BFM Business
Economie et Social

Centre spatial guyanais : le courroux de la Cour des Comptes

Les premiers exemplaires de la nouvelle génération de fusées européennes voleront entre 2021 et 2023.

Les premiers exemplaires de la nouvelle génération de fusées européennes voleront entre 2021 et 2023. - Handout - European Space Agency - AFP

Dans son rapport annuel, la Cour alerte sur la situation du port spatial de Kourou en Guyane. Missions à recentrer, Infrastructures vieillissantes et manque d'implication des européens.

Le Centre spatial guyanais (CSG) doit se concentrer sur son cœur de métier: lancer des fusées. C'est en substance le message que délivre la Cour des Comptes.

Le centre, en plus de ses missions industrielles, participe en effet activement au développement du territoire guyanais via le CNES, le centre national d'études spatiales. Actions en faveur de la filière pêche, équipements sportifs, ou encore alimentation en eau potable des villages isolés.

Un effort qui à un coût. Ainsi, entre 2007 et 2020, le CSG va débourser environ 100 millions d'euros en subventions diverses et variées. Dans son rapport, la Cour estime que «la gestion de ce fonds obéit à une logique de guichet conduisant à un saupoudrage des crédits [...] L'Etat est l'acteur le mieux placé et le plus légitime pour coordonner cette action».

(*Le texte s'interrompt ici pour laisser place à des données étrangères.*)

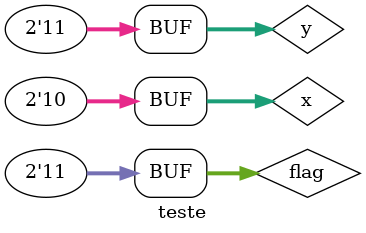
<source format=v>


module and2bit(output [1:0] s , input [1:0] a , input [1:0] b);

and AND0(s[0],a[0],b[0]); 
and AND1(s[1],a[1],b[1]);

endmodule //--fim and2Bit



module or2bit(output [1:0] s , input [1:0] a , input [1:0] b);

or OR0(s[0],a[0],b[0]); 
or OR1(s[1],a[1],b[1]);

endmodule //--fim or2Bit



module not2bit(output [1:0] s , input [1:0] a);

not NOT0( s[0] , a[0] );
not NOT1( s[1] , a[1] );

endmodule //-- Fim not2bit



// ------------------------- 
// xorXNOR
// ------------------------- 

module xorXNOR ( output [1:0] s1 , output [1:0] s2 , input [1:0] a , input [1:0] b);
 
//-- and para os bits - saida s1
xor XOR0(s1[0],a[0],b[0]); 
xor XOR1(s1[1],a[1],b[1]);

//-- or para os bits - saida s2
xnor XNOR0(s2[0],a[0],b[0]); 
xnor XNOR1(s2[1],a[1],b[1]);

endmodule //-- xorXNOR

// ------------------------- 
// orNOR 
// ------------------------- 

module orNOR ( output [1:0] s1 , output [1:0] s2 , input [1:0] a , input [1:0] b);
 
//-- and para os bits - saida s1
or OR0(s1[0],a[0],b[0]); 
or OR1(s1[1],a[1],b[1]);

//-- or para os bits - saida s2
nor NOR0(s2[0],a[0],b[0]); 
nor NOR1(s2[1],a[1],b[1]);

endmodule //-- orNOR



//-------------------------------------------------------------------------------------------------------------------------------------------------------------------



// ------------------------- 
// Seletor
// ------------------------- 

module seletor( output [1:0] s1 , output [1:0] s2 , input[1:0] flag, input [1:0] a , input [1:0] b );

//--primeira parte seletor

//--saida xor xnor

wire [1:0]tmpXOR1;//-- saida XOR
wire [1:0]tmpXNOR1;//-- saida XNOR

xorXNOR XORXNOR1( tmpXOR1 , tmpXNOR1 , a , b );

//-- saida or nor

wire [1:0]tmpOR1;//-- saida OR
wire [1:0]tmpNOR1;//-- saida NOR

orNOR ORNOR1( tmpOR1 , tmpNOR1 , a , b );

//--operacoes com Flag
wire [1:0] st1;
wire [1:0] st2;
wire [1:0] st3;
wire [1:0] st4;

and2bit AND1( st1 , tmpXOR1 , ~flag );
and2bit AND2( st2 , tmpXNOR1 , ~flag );
and2bit AND3( st3 , tmpOR1 , flag );
and2bit AND4( st4 , tmpNOR1 , flag );

//--Saidas
or2bit OR1( s1 , st1 , st3 ); //-- saida XOR ou OR
or2bit OR2( s2 , st2 , st4 ); //-- saida XNOR ou NOR


endmodule //--seletor


//-------------------------------------------------------------------------------------------------------------------------------------------------------------------------------------------

module teste; 

// ------------------------- definir dados
reg [1:0] x; //-- x vai ser o a no teste
reg [1:0] y; //-- y vai ser o b no teste
reg [1:0] flag;
wire [1:0] s1; //-- saida XOR ou OR
wire [1:0] s2; //-- saida XNOR ou NOR
seletor andNANDorNOR ( s1 , s2 , flag , x , y); 

// ------------------------- parte principal 

initial begin 

$display("Exemplo0034 - Alvaro Henrique de Araujo Rungue - 395487"); 
$display("\nTest LU's module XOR ou NOR / XNOR ou NOR:"); 

//-- projetar testes do modulo com flag 00
x = 2'b00; y = 2'b00; flag = 2'b00; 
$display("\nFlag = 0:");
#1 $display("x ,	y ,	Flag ,	Saida XOR ou OR , Saida XNOR ou NOR:");
#1 $monitor("%2b	%2b	%2b	%2b		    %2b ", x , y , flag , s1 , s2);

#1 x = 2'b00; y = 2'b01; flag = 2'b00;
#1 x = 2'b00; y = 2'b10; flag = 2'b00;
#1 x = 2'b00; y = 2'b11; flag = 2'b00;
#1 $display("\n");
#1 x = 2'b01; y = 2'b00; flag = 2'b00;
#1 x = 2'b01; y = 2'b01; flag = 2'b00;
#1 x = 2'b01; y = 2'b10; flag = 2'b00;
#1 x = 2'b01; y = 2'b11; flag = 2'b00;
#1 $display("\n");
#1 x = 2'b10; y = 2'b00; flag = 2'b00;
#1 x = 2'b10; y = 2'b01; flag = 2'b00;
#1 x = 2'b10; y = 2'b10; flag = 2'b00;
#1 x = 2'b10; y = 2'b11; flag = 2'b00;
#1 $display("\n");
#1 x = 2'b11; y = 2'b00; flag = 2'b00;
#1 x = 2'b11; y = 2'b01; flag = 2'b00;
#1 x = 2'b11; y = 2'b10; flag = 2'b00;
#1 x = 2'b11; y = 2'b11; flag = 2'b00;

//-- projetar testes do modulo com flag 11
#1 $display("\nFlag = 1:");
#1 $display("x ,	y ,	Flag ,	Saida XOR ou OR , Saida XNOR ou NOR:");

#1 x = 2'b00; y = 2'b00; flag = 2'b11; 
//--#1 $monitor("%2b	%2b	%2b	%2b", x , y , flag , s);
#1 x = 2'b00; y = 2'b01; flag = 2'b11;
#1 x = 2'b00; y = 2'b10; flag = 2'b11;
#1 x = 2'b00; y = 2'b11; flag = 2'b11;
#1 $display("\n");
#1 x = 2'b11; y = 2'b00; flag = 2'b11;
#1 x = 2'b11; y = 2'b01; flag = 2'b11;
#1 x = 2'b11; y = 2'b10; flag = 2'b11;
#1 x = 2'b11; y = 2'b11; flag = 2'b11;
#1 $display("\n");
#1 x = 2'b01; y = 2'b00; flag = 2'b11;
#1 x = 2'b01; y = 2'b01; flag = 2'b11;
#1 x = 2'b01; y = 2'b10; flag = 2'b11;
#1 x = 2'b01; y = 2'b11; flag = 2'b11;
#1 $display("\n");
#1 x = 2'b10; y = 2'b00; flag = 2'b11;
#1 x = 2'b10; y = 2'b01; flag = 2'b11;
#1 x = 2'b10; y = 2'b10; flag = 2'b11;
#1 x = 2'b10; y = 2'b11; flag = 2'b11;

end 

endmodule //-- f4comSelecao
</source>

Or, Le centre spatial est à la croisée des chemins et la question du financement est centrale, toutes les économies sont bonnes à prendre. Il faut déjà assurer les opérations courantes avec les lancements d'Ariane 5, de Véga et de Soyouz tout en préparant le terrain pour la future Ariane 6.

La France supporte 84% des coûts du centre spatial

C'est l'autre point mis en évidence par la Cour des Comptes. La France supporte (quasiment) seule les coûts du centre spatial. Pourtant, les accords de Kourou signés en 2008 font du centre "le port spatial de l'Europe".

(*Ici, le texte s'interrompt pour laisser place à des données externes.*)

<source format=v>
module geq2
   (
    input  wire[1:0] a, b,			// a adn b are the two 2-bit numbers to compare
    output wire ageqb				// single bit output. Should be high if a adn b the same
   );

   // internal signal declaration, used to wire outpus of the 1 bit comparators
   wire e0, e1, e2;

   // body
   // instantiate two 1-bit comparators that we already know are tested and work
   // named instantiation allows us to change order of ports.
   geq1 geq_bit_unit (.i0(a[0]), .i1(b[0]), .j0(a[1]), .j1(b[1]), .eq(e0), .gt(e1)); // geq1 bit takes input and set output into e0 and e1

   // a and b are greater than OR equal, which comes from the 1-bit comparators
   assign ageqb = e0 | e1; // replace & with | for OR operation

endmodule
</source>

Par conséquent, son financement devrait être partagé: un tiers par la France, un tiers par les Etats finançant le programme des lanceurs et un tiers par l'Agence spatiale européenne (ESA). Seulement, souligne la Cour, «cette base de calcul n'englobe pas les coûts d’exploitation ni le fait que la France est le principal contributeur au financement des programme des lanceurs». En clair, la France supporte 84% des coûts du centre spatial. Les magistrats, dans leur rapport, appellent donc à un rééquilibrage et à davantage de coopération entre les Etats européens et les institutions.

Remettre l'infrastructure à flots

Routes détériorées, bâtiments et hangars fatigués, réseau électrique à moderniser... C'est toute l'infrastructure du centre qu'il faut aussi remettre à niveau. Une infrastructure mise à rude épreuve depuis les années 70 en particulier à cause des conditions météo. Un chantier très important puisque le centre s'étend sur plus de 700 km2. Il s'agit aussi de moderniser les équipements liés au bon déroulement des lancements : salle de contrôle Jupiter, changement des équipements informatiques, systèmes de télémétrie... Un chantier qui doit permettre à Kourou de gagner en compétitivité.

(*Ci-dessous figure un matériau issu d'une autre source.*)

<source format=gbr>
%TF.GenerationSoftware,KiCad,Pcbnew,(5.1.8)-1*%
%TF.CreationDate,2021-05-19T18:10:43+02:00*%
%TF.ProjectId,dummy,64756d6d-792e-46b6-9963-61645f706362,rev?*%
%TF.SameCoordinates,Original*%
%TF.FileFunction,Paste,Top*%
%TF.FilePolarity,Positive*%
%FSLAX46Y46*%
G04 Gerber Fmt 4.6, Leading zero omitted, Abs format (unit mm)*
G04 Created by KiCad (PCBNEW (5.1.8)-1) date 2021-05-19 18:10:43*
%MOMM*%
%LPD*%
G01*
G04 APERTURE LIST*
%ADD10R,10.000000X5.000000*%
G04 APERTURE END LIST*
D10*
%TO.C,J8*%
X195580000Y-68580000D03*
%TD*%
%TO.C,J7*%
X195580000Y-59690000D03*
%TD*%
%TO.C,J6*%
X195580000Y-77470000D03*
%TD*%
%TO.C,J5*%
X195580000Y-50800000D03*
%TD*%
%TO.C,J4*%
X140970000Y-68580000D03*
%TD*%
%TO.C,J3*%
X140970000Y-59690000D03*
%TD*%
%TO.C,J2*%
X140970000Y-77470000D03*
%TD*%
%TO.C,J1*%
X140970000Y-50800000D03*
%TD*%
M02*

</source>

Il faut aujourd’hui deux semaines pour configurer le site avant un lancement , l'objectif avec Ariane 6 est de passer à cinq jours expliquait récemment un responsable du centre spatial. Dans son rapport, la Cour recommande donc de «revoir l'organisation du site et de réaliser les investissements pour moderniser les infrastructures. Il est fortement souhaitable, ajoute-t-elle, que ce programme de modernisation soit porté par les acteurs européens». Le Centre national d'Etudes spatiale à déjà chiffré le coût de ces investissements à 180 millions d'euros.

Objectif Séville

Modernisation du centre spatial, mise à plat du financement et renforcement de la coopération, toutes ces questions doivent être étudiées à Séville, au mois de novembre prochain, à l'occasion de la réunion des ministres européens en charge des Affaires spatiales. Un moment important où la France va devoir taper du poing sur la table pour rappeler à ses partenaires qu'elle n'est pas là pour financer seule la porte d’entrée qui permet à ses voisins d’accéder à l'espace.